* [Exercise input]:

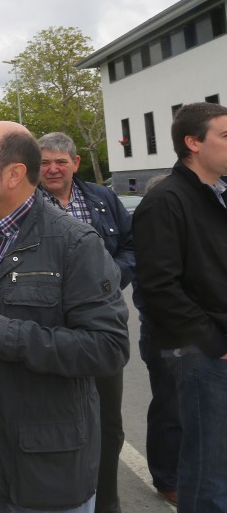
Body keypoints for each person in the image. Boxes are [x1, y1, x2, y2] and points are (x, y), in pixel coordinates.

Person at [0, 122, 129, 512]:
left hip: (41, 447)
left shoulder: (75, 243)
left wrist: (7, 337)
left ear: (14, 174)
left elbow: (108, 347)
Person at [133, 101, 227, 512]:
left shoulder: (218, 193)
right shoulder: (165, 201)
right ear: (193, 143)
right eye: (225, 135)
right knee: (208, 471)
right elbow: (159, 287)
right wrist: (212, 344)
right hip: (202, 353)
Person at [37, 131, 133, 513]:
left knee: (109, 423)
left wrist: (108, 279)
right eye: (44, 162)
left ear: (75, 163)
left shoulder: (103, 199)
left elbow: (131, 246)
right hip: (50, 328)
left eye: (60, 161)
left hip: (101, 325)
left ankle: (106, 502)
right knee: (54, 423)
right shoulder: (26, 202)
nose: (53, 169)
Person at [130, 173, 181, 505]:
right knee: (170, 408)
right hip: (165, 334)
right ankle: (168, 479)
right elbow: (150, 293)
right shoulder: (150, 236)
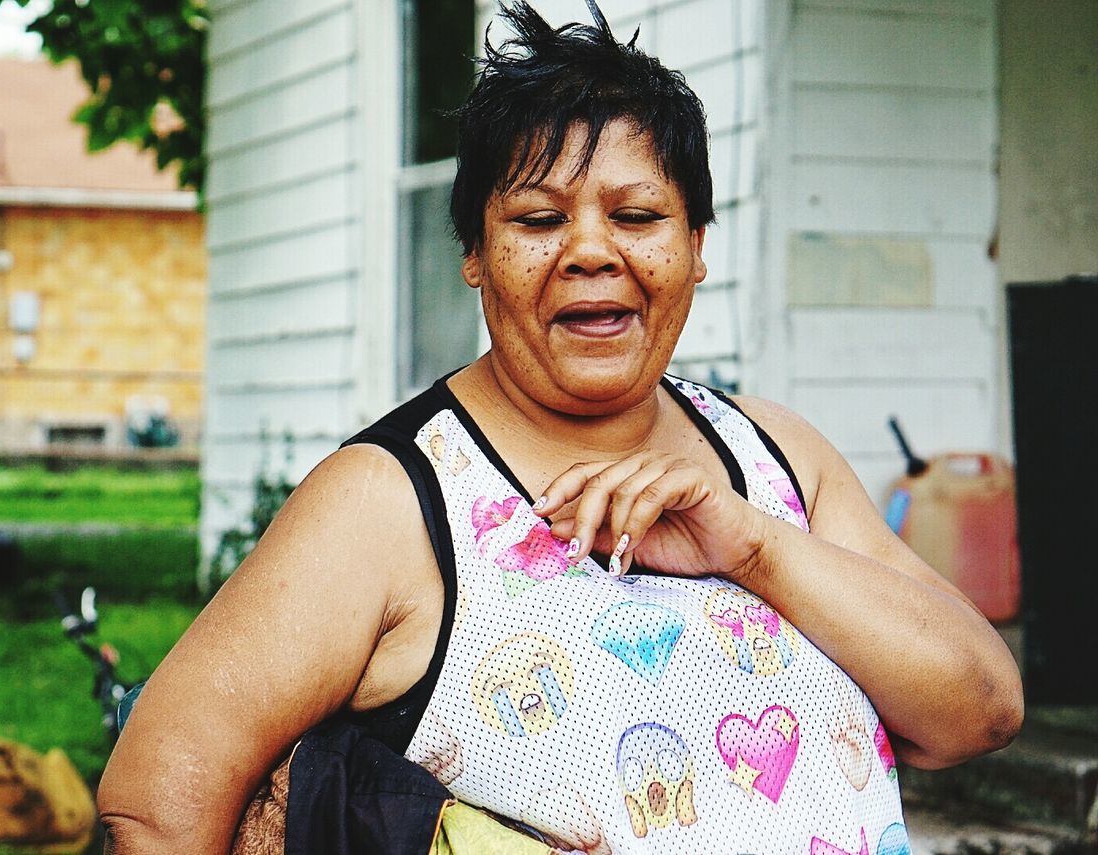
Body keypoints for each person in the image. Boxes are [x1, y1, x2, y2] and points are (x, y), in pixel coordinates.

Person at [97, 3, 1023, 852]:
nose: (590, 252)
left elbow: (979, 709)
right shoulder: (390, 503)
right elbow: (153, 808)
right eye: (539, 218)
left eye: (638, 215)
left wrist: (752, 549)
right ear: (474, 252)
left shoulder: (775, 458)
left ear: (697, 248)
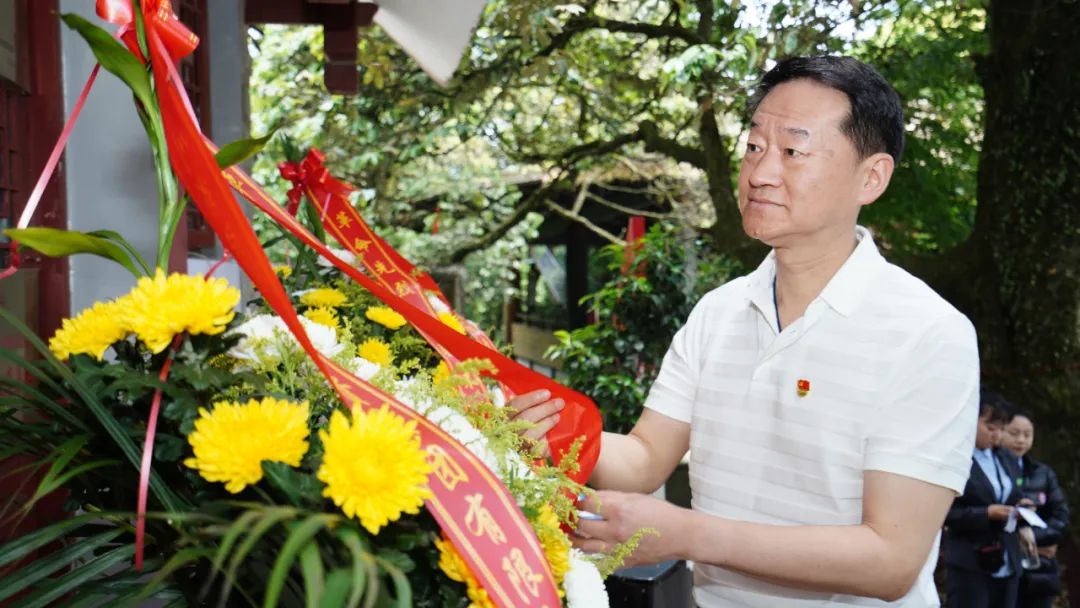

* [Exercise aim]: Write out the material exactly as it stands, omitting every picture.

* [Answer box]:
Body keypoints for each person in the image. Boxes are [x1, y1, x2, y2] and points are (x, y), in pixel coordinates.

Person at [0, 122, 129, 512]:
left hip: (41, 447)
left shoulder: (75, 243)
left wrist: (7, 337)
left ear: (14, 174)
left elbow: (108, 347)
Person at [133, 101, 227, 512]:
left shoulder: (218, 193)
right shoulder: (165, 201)
right ear: (193, 143)
right eye: (225, 135)
right knee: (208, 471)
right elbow: (159, 287)
right wrist: (212, 344)
right hip: (202, 353)
Person at [37, 131, 133, 513]:
left knee: (109, 423)
left wrist: (108, 279)
right eye: (44, 162)
left ear: (75, 163)
left shoulder: (103, 199)
left elbow: (131, 246)
right hip: (50, 328)
left eye: (60, 161)
left hip: (101, 325)
left ankle: (106, 502)
right knee: (54, 423)
right shoulder: (26, 202)
nose: (53, 169)
Person at [130, 173, 181, 505]:
right knee: (170, 408)
right hip: (165, 334)
right ankle: (168, 479)
right elbow: (150, 293)
right shoulder: (150, 236)
Body keypoints for each person in the image. Boxes are [x1, y1, x2, y2] and points are (x, y), in pixel coordinates.

Person at [97, 3, 1023, 852]:
nose: (590, 252)
left elbow: (979, 709)
right shoulder: (390, 503)
right elbow: (153, 808)
right eye: (539, 218)
left eye: (638, 215)
left wrist: (752, 549)
right ear: (474, 252)
left shoulder: (775, 458)
left ear: (697, 248)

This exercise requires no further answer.